今回のCOP15の最大の目標は2012年に約束期間をむかえる京都議定書に続くルールを決めることにあった。新しいルールを作るに際して、ツバル政府が重要視したのは、先進国だけではなく、京都議定書で温室効果ガス排出削減の義務が課せられていない一部の発展途上国(中国やインドなど)にも削減義務を負担してもらうことにあった。しかし、ツバルをはじめとする小島嶼国連合(AOSIS)やアフリカに点在する貧困国は、中国やインドと駆け引きするだけの材料を持たないため、国力によらずに決定と実行が担保される道を模索したのだった。

会議開始3日目、ツバル政府は、中国、インド、サウジアラビアなどの発展途上国というには十分に工業化された国々も、排出削減義務を追うべきだとして、すでに提案してきた先の2点、特に法的な拘束力について検討する分科会の開催を提案した。ツバル政府のこのアクションは「Tuvalu Protocol」と呼ばれ、真の意味での削減を求めるNGOからは喝采を浴びて受け入れられたが、一部の先進国と発展途上国は条約や議定書に法的な拘束力を設けることを嫌がり、分科会の開催自体を拒んだのであった。

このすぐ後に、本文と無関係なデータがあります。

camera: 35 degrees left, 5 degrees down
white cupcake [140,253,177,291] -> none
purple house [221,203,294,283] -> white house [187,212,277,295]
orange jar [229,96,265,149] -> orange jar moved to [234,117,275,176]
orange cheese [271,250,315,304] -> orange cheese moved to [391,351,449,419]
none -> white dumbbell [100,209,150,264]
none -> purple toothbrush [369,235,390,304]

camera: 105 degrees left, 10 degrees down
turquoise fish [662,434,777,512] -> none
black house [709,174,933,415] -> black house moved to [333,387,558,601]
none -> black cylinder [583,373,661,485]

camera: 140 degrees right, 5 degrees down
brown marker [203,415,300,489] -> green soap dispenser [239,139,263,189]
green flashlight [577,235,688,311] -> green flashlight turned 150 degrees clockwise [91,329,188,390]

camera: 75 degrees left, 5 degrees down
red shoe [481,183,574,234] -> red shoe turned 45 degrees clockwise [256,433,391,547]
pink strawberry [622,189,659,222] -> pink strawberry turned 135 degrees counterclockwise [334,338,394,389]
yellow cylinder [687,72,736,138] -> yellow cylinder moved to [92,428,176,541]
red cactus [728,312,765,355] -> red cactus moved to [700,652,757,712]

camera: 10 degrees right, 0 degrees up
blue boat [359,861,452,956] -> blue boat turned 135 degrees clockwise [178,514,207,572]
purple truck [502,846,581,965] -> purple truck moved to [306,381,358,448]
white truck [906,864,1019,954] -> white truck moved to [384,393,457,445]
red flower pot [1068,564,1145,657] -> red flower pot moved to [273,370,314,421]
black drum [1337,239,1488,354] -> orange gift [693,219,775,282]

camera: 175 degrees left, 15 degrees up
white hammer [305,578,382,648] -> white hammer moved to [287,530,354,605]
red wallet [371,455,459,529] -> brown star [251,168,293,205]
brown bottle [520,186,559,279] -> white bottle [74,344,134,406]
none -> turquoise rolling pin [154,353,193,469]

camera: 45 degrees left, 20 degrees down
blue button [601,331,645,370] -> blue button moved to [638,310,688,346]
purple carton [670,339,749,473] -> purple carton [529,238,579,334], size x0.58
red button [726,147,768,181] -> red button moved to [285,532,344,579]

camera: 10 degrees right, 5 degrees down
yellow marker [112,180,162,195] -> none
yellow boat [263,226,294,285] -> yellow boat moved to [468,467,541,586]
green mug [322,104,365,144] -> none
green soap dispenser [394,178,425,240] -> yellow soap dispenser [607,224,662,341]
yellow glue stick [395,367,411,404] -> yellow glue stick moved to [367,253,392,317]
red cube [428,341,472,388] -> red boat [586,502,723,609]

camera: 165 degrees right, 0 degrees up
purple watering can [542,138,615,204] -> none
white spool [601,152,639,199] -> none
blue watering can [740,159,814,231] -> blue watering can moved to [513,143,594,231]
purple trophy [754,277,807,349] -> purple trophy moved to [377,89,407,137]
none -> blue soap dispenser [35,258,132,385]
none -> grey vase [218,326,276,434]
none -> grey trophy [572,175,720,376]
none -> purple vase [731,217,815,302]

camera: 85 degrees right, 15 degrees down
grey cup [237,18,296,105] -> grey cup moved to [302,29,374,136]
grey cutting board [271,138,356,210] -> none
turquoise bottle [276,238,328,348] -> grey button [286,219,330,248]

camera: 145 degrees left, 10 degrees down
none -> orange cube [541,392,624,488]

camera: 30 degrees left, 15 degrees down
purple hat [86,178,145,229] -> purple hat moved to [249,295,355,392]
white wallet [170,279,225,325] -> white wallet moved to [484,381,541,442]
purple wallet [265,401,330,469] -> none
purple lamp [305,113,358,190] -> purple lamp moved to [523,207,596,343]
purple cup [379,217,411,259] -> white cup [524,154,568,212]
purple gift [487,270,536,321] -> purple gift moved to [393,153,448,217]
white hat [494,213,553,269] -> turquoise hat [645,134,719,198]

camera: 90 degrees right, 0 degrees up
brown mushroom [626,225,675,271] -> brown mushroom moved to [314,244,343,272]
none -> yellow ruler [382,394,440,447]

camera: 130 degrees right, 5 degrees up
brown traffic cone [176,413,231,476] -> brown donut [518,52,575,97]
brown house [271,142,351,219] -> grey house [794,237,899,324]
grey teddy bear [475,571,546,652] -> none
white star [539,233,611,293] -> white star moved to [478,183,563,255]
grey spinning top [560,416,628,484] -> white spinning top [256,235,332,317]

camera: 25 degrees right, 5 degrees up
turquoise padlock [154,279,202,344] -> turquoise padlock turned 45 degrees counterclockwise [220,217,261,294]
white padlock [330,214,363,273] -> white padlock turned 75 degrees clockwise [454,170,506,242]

ニュースでは先進国対途上国という単純な図式ではなく、途上国間にも異なる意見があることを浮き彫りにした、と伝えられたが、実際は排出削減義務を負わなければならない大量排出国が、排出義務を法的に拘束されることを嫌っているという事実が浮き彫りにされたということだろう。つまり、本気で削減しようとは考えていないということである。すでに温室効果ガスを大量に排出している国々にとって、気候変動問題を語るこの会議は、国益を守るための取引の場所でしかなかったのだ。

ツバルの首相アピサイ・イエレミアは、16日に行った演説で、「これらの提案は京都議定書を差し替える内容ではなく、同議定書を強化する内容です。京都で行ったように、われわれはコペンハーゲン議定書に署名をするためにやってきました」と語った。

また、「見せかけの合意ではなく、法的拘束力のある協定に名前を残す用意があります。われわれの目の前にすぐに使える資金が準備されていることは知っていますが、短期間の資金で長期間の未来を買うことができません」とも述べた。ツバルは資金援助の取引に来たわけではないという明確なメッセージの発信であった。